▶ **Assigned task**
One range is to be output from the listing below, exactly as written: the line with "A short object" to the line with "the green tree at [1167,148]: 134.95", both kept.

▶ **Data records**
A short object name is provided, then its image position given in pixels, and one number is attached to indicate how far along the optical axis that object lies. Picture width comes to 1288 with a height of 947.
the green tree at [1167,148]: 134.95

---

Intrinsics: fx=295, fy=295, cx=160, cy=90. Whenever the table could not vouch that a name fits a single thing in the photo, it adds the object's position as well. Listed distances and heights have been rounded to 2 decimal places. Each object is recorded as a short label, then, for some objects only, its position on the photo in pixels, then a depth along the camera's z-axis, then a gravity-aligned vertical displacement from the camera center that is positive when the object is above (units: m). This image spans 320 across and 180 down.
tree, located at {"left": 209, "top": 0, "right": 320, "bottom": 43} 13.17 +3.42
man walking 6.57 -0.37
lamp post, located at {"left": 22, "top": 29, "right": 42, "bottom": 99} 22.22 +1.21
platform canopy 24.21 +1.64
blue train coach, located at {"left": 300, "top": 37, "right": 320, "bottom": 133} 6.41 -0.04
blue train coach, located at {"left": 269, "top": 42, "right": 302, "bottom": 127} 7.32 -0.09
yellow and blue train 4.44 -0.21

▶ **The answer**
A short object name is provided, then its image position given in pixels, and one number is attached to indicate how far along the optical axis that object lies. Picture width comes to 1288 with a height of 947.
the green tree at [1167,148]: 134.95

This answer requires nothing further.